Horror writer David Moody runs “Infected Books,” a publishing company devoted to horror fiction. Infected Books are completing a year long monthly series of novellas of zombie fiction by different horror writers. “The Plague Winter” is Rich Hawkins’s contribution.
I haven’t read Hawkins’s”Plague” novels that this derives from, but on the strength of this I will most certainly be checking them out. So not having read this this review will be not be informed by the wider canvas of this particular apocalypse. But from what we can gather from the novella, humanity is done, wiped out by a hideous infection that transforms people into deformed, tumescent, zombie like creatures. But that’s not all. Their flesh is likely to erupt at any given moment into gaping, extra mouths full of alien teeth and livid red, suckered tendrils. If you think “The Thing” meets “The Walking Dead” you won’t go far wrong.
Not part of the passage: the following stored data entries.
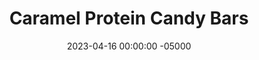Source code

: ---
layout: post
title:  "Caramel Protein Candy Bars"
date:   2023-04-16 00:00:00 -05000
categories: 
- Recipes
- Protein Powder
permalink: /recipes/protein-candy-bars
image: /assets/Food/Protein Powder/Caramel/caramel-cover.jpg
ing: caramel-ing
facts: caramel-facts
Prep: 60
Rest: 
Cook: 
Source1: 
Source2: 
tags: 
- dessert hummus
- filling
- shortbread
- melted chocolate
- chocolate
- candy bar
- protien bar
- banana
- chickpea
- garbanzo bean
- whey
- casein
- oat
- gluten free
- applesauce
- unsweetened applesauce
- vanilla
- peanut butter
- almond butter
- nut
- melted chocolate
- coconut oil
Description: These caramel candy bars are a healthy take on a Twix bar. They feature a protein based shortbread, and banana dessert hummus filling (based off my <a href="banana-bread-hummus">Banana Bread Hummus Spread</a>), and are topped with melted chocolate. To me, these taste way better than an actual candy bar, and they're not just empty calories.
Instructions: 
- In a medium bowl, mix together the base layer ingredients (applesauce, almond milk, honey, vanilla, almond extract, salt, and casein. Line an 8" baking pan with parchment, and press the dough into it. Freeze to harden<br><br>
- <br><br><center><img src="/assets/Food/Protein Powder/Caramel/caramel-1.jpg" alt="" class="instruction-image"></center><br>

- Combine the filling ingredients (chickpeas, almond butter, banana, whey, almond extract, salt, and liquid stevia/monk fruit) together in a food processor. Make sure to drain and rinse the can of chickpeas. If you're using a standard 15.5 oz can, you should have about 125g of chickpeas in the food processor, after the liquid is drained (since you're only using half the can)<br><br>

- Blend until smooth, and spread on top of the base layer. Again, freeze to harden<br><br>
- <br><br><center><img src="/assets/Food/Protein Powder/Caramel/caramel-3.jpg" alt="" class="instruction-image"></center><br>

- In a small bowl, melt the coconut oil. Stir in the rest of the chocolate ingredients (cocoa, honey, liquid stevia/monk fruit, almond extract, and salt). Spread on top of the filling. Chill to harden<br><br>
- <br><br><center><img src="/assets/Food/Protein Powder/Caramel/caramel-4.jpg" alt="" class="instruction-image"></center><br>

- Slice and serve. Flash freeze on a cookie sheet, then store in an airtight bag in the freezer
---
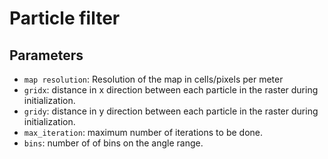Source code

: # Particle filter

## Parameters

- `map resolution`: Resolution of the map in cells/pixels per meter
- `gridx`: distance in x direction between each particle in the raster during initialization.
- `gridy`: distance in y direction between each particle in the raster during initialization.
- `max_iteration`: maximum number of iterations to be done.
- `bins`: number of of bins on the angle range.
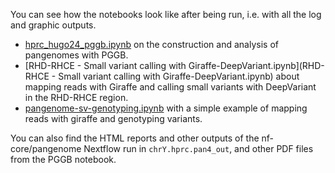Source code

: You can see how the notebooks look like after being run, i.e. with all the log and graphic outputs.

- [hprc_hugo24_pggb.ipynb](hprc_hugo24_pggb.ipynb) on the construction and analysis of pangenomes with PGGB.
- [RHD-RHCE - Small variant calling with Giraffe-DeepVariant.ipynb](RHD-RHCE - Small variant calling with Giraffe-DeepVariant.ipynb) about mapping reads with Giraffe and calling small variants with DeepVariant in the RHD-RHCE region.
- [pangenome-sv-genotyping.ipynb](pangenome-sv-genotyping.ipynb) with a simple example of mapping reads with giraffe and genotyping variants.

You can also find the HTML reports and other outputs of the nf-core/pangenome Nextflow run in `chrY.hprc.pan4_out`, and other PDF files from the PGGB notebook.
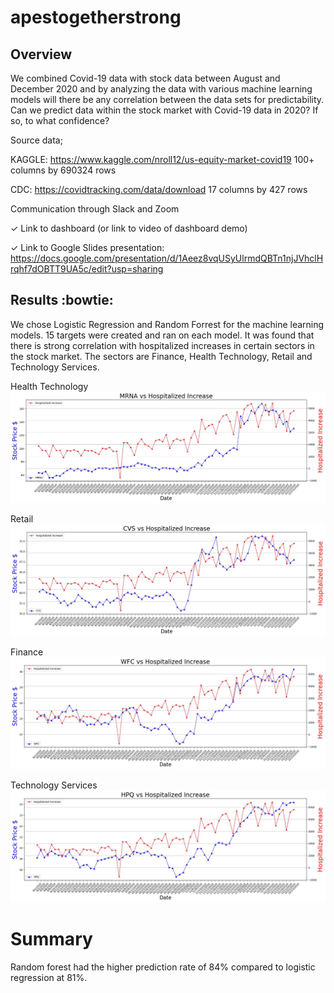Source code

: # apestogetherstrong

## Overview

We combined Covid-19 data with stock data between August and December 2020 and by analyzing the data with various machine learning models will there be any correlation between the data sets for predictability.
Can we predict data within the stock market with Covid-19 data in 2020?
If so, to what confidence?

Source data;

KAGGLE: https://www.kaggle.com/nroll12/us-equity-market-covid19
100+ columns by 690324 rows

CDC: https://covidtracking.com/data/download
17 columns by 427 rows

Communication through Slack and Zoom

✓ Link to dashboard (or link to video of dashboard demo)

✓ Link to Google Slides presentation: https://docs.google.com/presentation/d/1Aeez8vqUSyUlrmdQBTn1njJVhclHrqhf7dOBTT9UA5c/edit?usp=sharing 

## Results :bowtie:
We chose Logistic Regression and Random Forrest for the machine learning models.  15 targets were created and ran on each model.  It was found that there is strong correlation with hospitalized increases in certain sectors in the stock market. The sectors are Finance, Health Technology, Retail and Technology Services.  


Health Technology
![Moderna](https://github.com/joeapodaca/apestogetherstrong/blob/apodacabranch/MRNA_hospitalized_Increase.JPG)

Retail
![CVS](https://github.com/joeapodaca/apestogetherstrong/blob/apodacabranch/CVS_hospitalized_Increase.JPG)

Finance
![Wells Fargo](https://github.com/joeapodaca/apestogetherstrong/blob/apodacabranch/WFC_hospitalized_Increase.JPG)

Technology Services
![HP](https://github.com/joeapodaca/apestogetherstrong/blob/apodacabranch/HPQ_hospitalized_Increase.JPG)

# Summary
Random forest had the higher prediction rate of 84% compared to logistic regression at 81%.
In this novella a grandfather (Eddie) shepherds his grandson (Sam) through this nightmare landscape. The grandfather scavenges for food (and whisky to keep his alcoholic demons at bay), returning to the cottage where he guards Sam under lock and key. They apocalyptic setting, scenes of scavenging, and father/son relationship is reminiscent of “The Road,” and even has a staccato writing style not dissimilar to Cormac McCarthy’s. But it is a good, and skillful borrowing.
It is a brisk, riveting read and has a sucker punch at the end. Recommended, and a real hook to the rest of this series.